In the information analysis section, the Fisher information matrix is introduced. It is used to obtain new analytical expressions for the cosmic variance of key cosmological parameters constrained from the galaxy power spectrum of any survey given its volume. A technique for survey optimisation is introduced, which defines a set of parameters to describe the geometry and selection criteria of a galaxy survey. Using reasonable assumptions about the dependency of a survey’s Limescale on these parameters, it is shown that the survey design may be optimized in the sense of maximizing its information content with respect to a cosmological parameter. The optimal design is calculated for the 6dFGS and predictions are made from the Fisher matrix, of the attainable uncertainties on future cosmological parameter predictions from the survey. Similar analysis is performed for the peculiar velocity survey.
To fully exploit the information content of redshifts and velocities it is necessary to perform a joint analysis of the two. This is particularly suitable for the 6dFGS since it incorporates a redshift and velocity survey which use similar selection critetia. The Fisher matrix for the two data sets of redshifts and velocities is derived. It is then used to predict the information content of the combined surveys, as well as the correlations between the parameters.

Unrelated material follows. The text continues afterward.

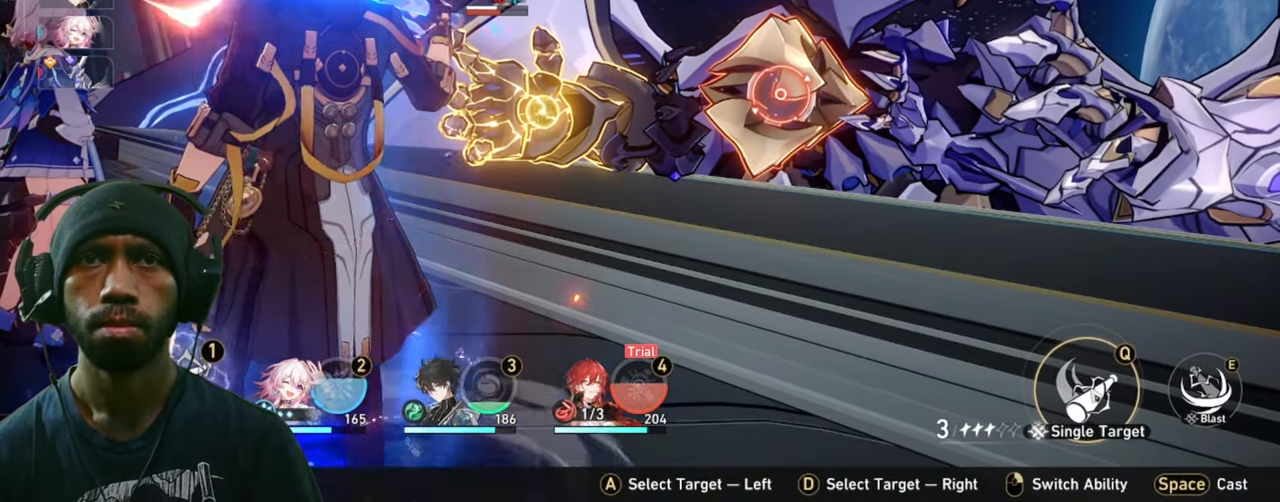
{"keys": ["2", "d"], "mouse": [], "events": []}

It is found that the great advantage of combining redshifts and peculiar velocities is that the combination breaks the degeneracy between the redshift distortion parameter and the mass-galaxy correlation coefficient - allowing the simultaneous constraint of both.
The second part of the work develops a method of constraining these two parameters. Redshift space distortions are best dealt with by expanding the galaxy distribution of a survey in spherical Bessel functions and spherical harmonics. This separation of angular and radial distributions is also convenient analytically as a way of separating out the window function from the radial selection function. Models are constructed of the combined covariance matrix of the redshift—velocity data set. The models accurately describe the effects of redshift space distortions and stochastic galaxy biassing. to linear order. Software developed to perform this analysis is then tested on a suite of simulations of the 6dFGS.

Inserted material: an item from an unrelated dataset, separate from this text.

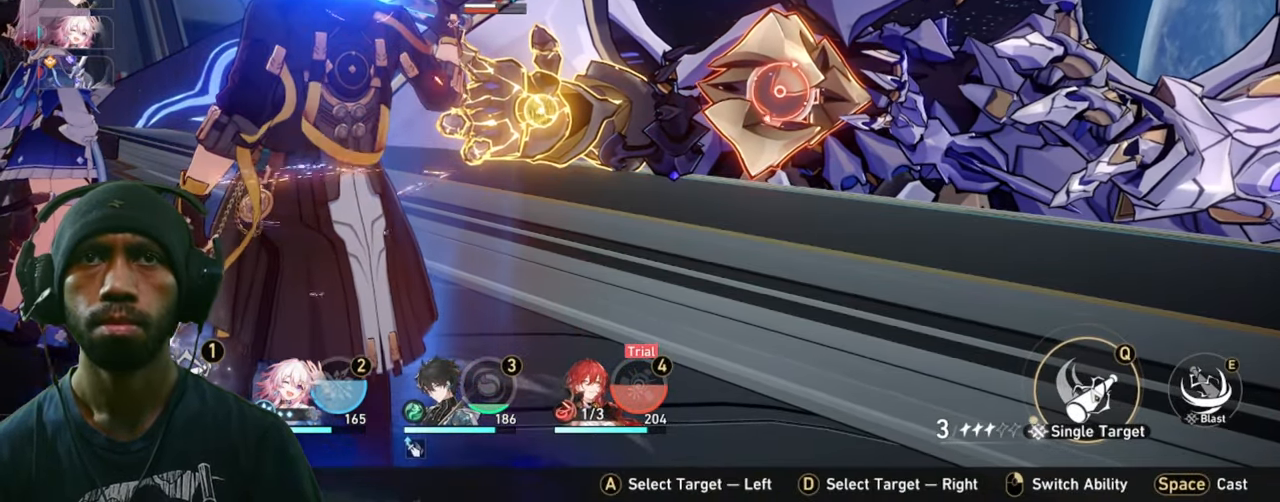
{"keys": ["2", "d"], "mouse": [], "events": []}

Finally attention is paid to the problem of optimal data compression. In a real survey with a complicated survey mask, the final covariance matrix can be unfeasibly large to invert at different points in parameter space. The best way of performing this compression is shown to be Generalised Optimal Mode Analysis (GOMA) which optimally compresses the data set in a way that retains the most information on a specific parameter. The results of the maximum likelihood method applied to a compressed data set from the 6dFGS simulations are shown. The results are a good reflection of what will be possible when the survey reaches completion in mid-2005.